**给定文段:**
----
逻辑比 java 还清晰些……主要是不需要同时维护两个指针，不需要在字符的粒度上去进行编码，缺点是无法给予清晰的报错。

console.log(readTokens(`  -1 + 2.3 
2+2.3+"123"+3.4-1*2/3**4* *5%6
7(1+2) "11\\"23\\"44"`))
/*
[
  { type: 'MINUS', lexeme: '-', line: 1 },
  { type: 'NUMBER', lexeme: '1', line: 1, literal: 1 },
  { type: 'PLUS', lexeme: '+', line: 1 },
  { type: 'NUMBER', lexeme: '2.3', line: 1, literal: 2 },
  { type: 'NUMBER', lexeme: '2', line: 2, literal: 2 },
  { type: 'PLUS', lexeme: '+', line: 2 },
  { type: 'NUMBER', lexeme: '2.3', line: 2, literal: 2 },
  { type: 'PLUS', lexeme: '+', line: 2 },
  { type: 'STRING', lexeme: '"123"', line: 2, literal: '123' },
  { type: 'PLUS', lexeme: '+', line: 2 },
  { type: 'NUMBER', lexeme: '3.4', line: 2, literal: 3 },
  { type: 'MINUS', lexeme: '-', line: 2 },
  { type: 'NUMBER', lexeme: '1', line: 2, literal: 1 },
  { type: 'STAR', lexeme: '*', line: 2 },
  { type: 'NUMBER', lexeme: '2', line: 2, literal: 2 },
  { type: 'SLASH', lexeme: '/', line: 2 },
  { type: 'NUMBER', lexeme: '3', line: 2, literal: 3 },
  { type: 'STAR_STAR', line: 2, lexeme: '**' },
  { type: 'NUMBER', lexeme: '4', line: 2, literal: 4 },
  { type: 'STAR', lexeme: '*', line: 2 },
  { type: 'NUMBER', lexeme: '5', line: 2, literal: 5 },
  { type: 'PERCENT', lexeme: '%', line: 2 },
  { type: 'NUMBER', lexeme: '6', line: 2, literal: 6 },
  { type: 'NUMBER', lexeme: '7', line: 3, literal: 7 },
  { type: 'LEFT_PAREN', lexeme: '(', line: 3 },
  { type: 'NUMBER', lexeme: '1', line: 3, literal: 1 },
  { type: 'PLUS', lexeme: '+', line: 3 },
  { type: 'NUMBER', lexeme: '2', line: 3, literal: 2 },
  { type: 'RIGHT_PAREN', lexeme: ')', line: 3 },
  {
    type: 'STRING',
    lexeme: '"11\\"23\\"44"',
    line: 3,
    literal: '11\\"23\\"44'
  },
  { type: 'EOF', line: 3, lexeme: '' }
]
*/

语法分析

然后是语法分析，首先确认这些运算符的优先级和结合性，下表优先级从低到高。

运算符	结合性
`-` `+`	左
`*` `/` `%`	左
`**`	右
unary `-` `+`	右

根据优先级，定义相应 BNF，注意这里的乘方的规则 Exponent -> Unary ("**" Exponent)?——乘方是右结合的，因此右方要允许其它乘方的出现且为它的右子树，这也体现在 parser 中。
----
**练习要求:** 照录给定文段中从“然后是语法分析，首先确认这些运算符的优先级和结合性，下表优先级从低到高。”到“Exponent)?——乘方是右结合的，因此右方要允许其它乘方的出现且为它的右子树，这也体现在 parser 中。”的部分，保持原样，不做任何改动。 后面的记录出自另一来源。
----
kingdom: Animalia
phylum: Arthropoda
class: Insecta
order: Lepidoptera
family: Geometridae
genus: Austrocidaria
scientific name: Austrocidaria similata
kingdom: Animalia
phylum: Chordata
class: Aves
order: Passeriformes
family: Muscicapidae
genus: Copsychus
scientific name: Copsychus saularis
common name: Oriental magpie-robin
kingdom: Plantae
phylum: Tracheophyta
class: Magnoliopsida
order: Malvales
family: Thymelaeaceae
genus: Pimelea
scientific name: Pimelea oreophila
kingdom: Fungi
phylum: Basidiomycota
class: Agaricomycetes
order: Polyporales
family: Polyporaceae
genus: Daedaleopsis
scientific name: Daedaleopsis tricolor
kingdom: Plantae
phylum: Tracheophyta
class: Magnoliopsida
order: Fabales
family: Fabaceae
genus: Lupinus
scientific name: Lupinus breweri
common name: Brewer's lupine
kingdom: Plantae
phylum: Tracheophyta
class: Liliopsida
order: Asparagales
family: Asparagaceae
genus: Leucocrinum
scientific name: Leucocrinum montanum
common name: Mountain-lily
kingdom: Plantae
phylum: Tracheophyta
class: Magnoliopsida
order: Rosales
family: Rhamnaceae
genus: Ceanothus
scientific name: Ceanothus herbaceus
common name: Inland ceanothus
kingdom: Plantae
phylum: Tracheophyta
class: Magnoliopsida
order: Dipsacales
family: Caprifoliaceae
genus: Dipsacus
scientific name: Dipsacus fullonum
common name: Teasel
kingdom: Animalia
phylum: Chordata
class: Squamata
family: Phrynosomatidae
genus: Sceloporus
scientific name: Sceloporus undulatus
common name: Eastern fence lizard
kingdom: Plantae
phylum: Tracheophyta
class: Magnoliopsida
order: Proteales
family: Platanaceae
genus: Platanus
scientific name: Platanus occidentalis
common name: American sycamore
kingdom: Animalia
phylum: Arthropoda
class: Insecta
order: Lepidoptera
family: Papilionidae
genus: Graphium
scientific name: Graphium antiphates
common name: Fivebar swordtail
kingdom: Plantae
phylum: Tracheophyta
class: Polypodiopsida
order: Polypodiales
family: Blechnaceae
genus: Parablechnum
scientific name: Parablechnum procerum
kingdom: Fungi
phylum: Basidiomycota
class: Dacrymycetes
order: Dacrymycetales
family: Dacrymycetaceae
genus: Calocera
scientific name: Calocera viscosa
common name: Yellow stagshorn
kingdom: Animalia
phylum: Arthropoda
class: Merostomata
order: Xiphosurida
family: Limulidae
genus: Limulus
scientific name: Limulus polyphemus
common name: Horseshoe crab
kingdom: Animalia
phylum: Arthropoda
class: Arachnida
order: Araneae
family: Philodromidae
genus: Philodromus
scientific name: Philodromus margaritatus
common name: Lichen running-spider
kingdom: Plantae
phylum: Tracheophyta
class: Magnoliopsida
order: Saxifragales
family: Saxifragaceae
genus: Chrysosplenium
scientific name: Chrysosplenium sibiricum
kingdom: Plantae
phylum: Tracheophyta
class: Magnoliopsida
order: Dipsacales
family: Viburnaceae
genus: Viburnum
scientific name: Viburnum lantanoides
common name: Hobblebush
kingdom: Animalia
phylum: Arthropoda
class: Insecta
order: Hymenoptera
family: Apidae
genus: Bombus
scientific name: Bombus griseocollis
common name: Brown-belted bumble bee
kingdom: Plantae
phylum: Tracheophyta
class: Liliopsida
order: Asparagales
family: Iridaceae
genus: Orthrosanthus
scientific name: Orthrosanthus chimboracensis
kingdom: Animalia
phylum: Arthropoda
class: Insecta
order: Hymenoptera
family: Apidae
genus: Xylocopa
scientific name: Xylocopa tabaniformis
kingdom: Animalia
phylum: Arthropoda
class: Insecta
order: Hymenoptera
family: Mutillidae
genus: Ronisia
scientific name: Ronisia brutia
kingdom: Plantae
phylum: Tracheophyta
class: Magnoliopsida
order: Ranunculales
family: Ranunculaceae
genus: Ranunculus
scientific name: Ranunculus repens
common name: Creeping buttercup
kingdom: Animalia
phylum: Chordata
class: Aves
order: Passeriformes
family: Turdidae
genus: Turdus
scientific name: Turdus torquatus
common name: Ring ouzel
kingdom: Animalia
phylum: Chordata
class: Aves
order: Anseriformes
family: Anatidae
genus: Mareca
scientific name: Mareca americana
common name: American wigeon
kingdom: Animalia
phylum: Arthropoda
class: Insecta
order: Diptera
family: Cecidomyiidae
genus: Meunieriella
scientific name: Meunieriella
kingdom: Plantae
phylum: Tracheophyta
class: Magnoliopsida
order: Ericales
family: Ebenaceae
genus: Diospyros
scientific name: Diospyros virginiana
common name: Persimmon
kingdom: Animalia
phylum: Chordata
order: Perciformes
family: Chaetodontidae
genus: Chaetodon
----
**参考解答:**
然后是语法分析，首先确认这些运算符的优先级和结合性，下表优先级从低到高。

运算符	结合性
`-` `+`	左
`*` `/` `%`	左
`**`	右
unary `-` `+`	右

根据优先级，定义相应 BNF，注意这里的乘方的规则 Exponent -> Unary ("**" Exponent)?——乘方是右结合的，因此右方要允许其它乘方的出现且为它的右子树，这也体现在 parser 中。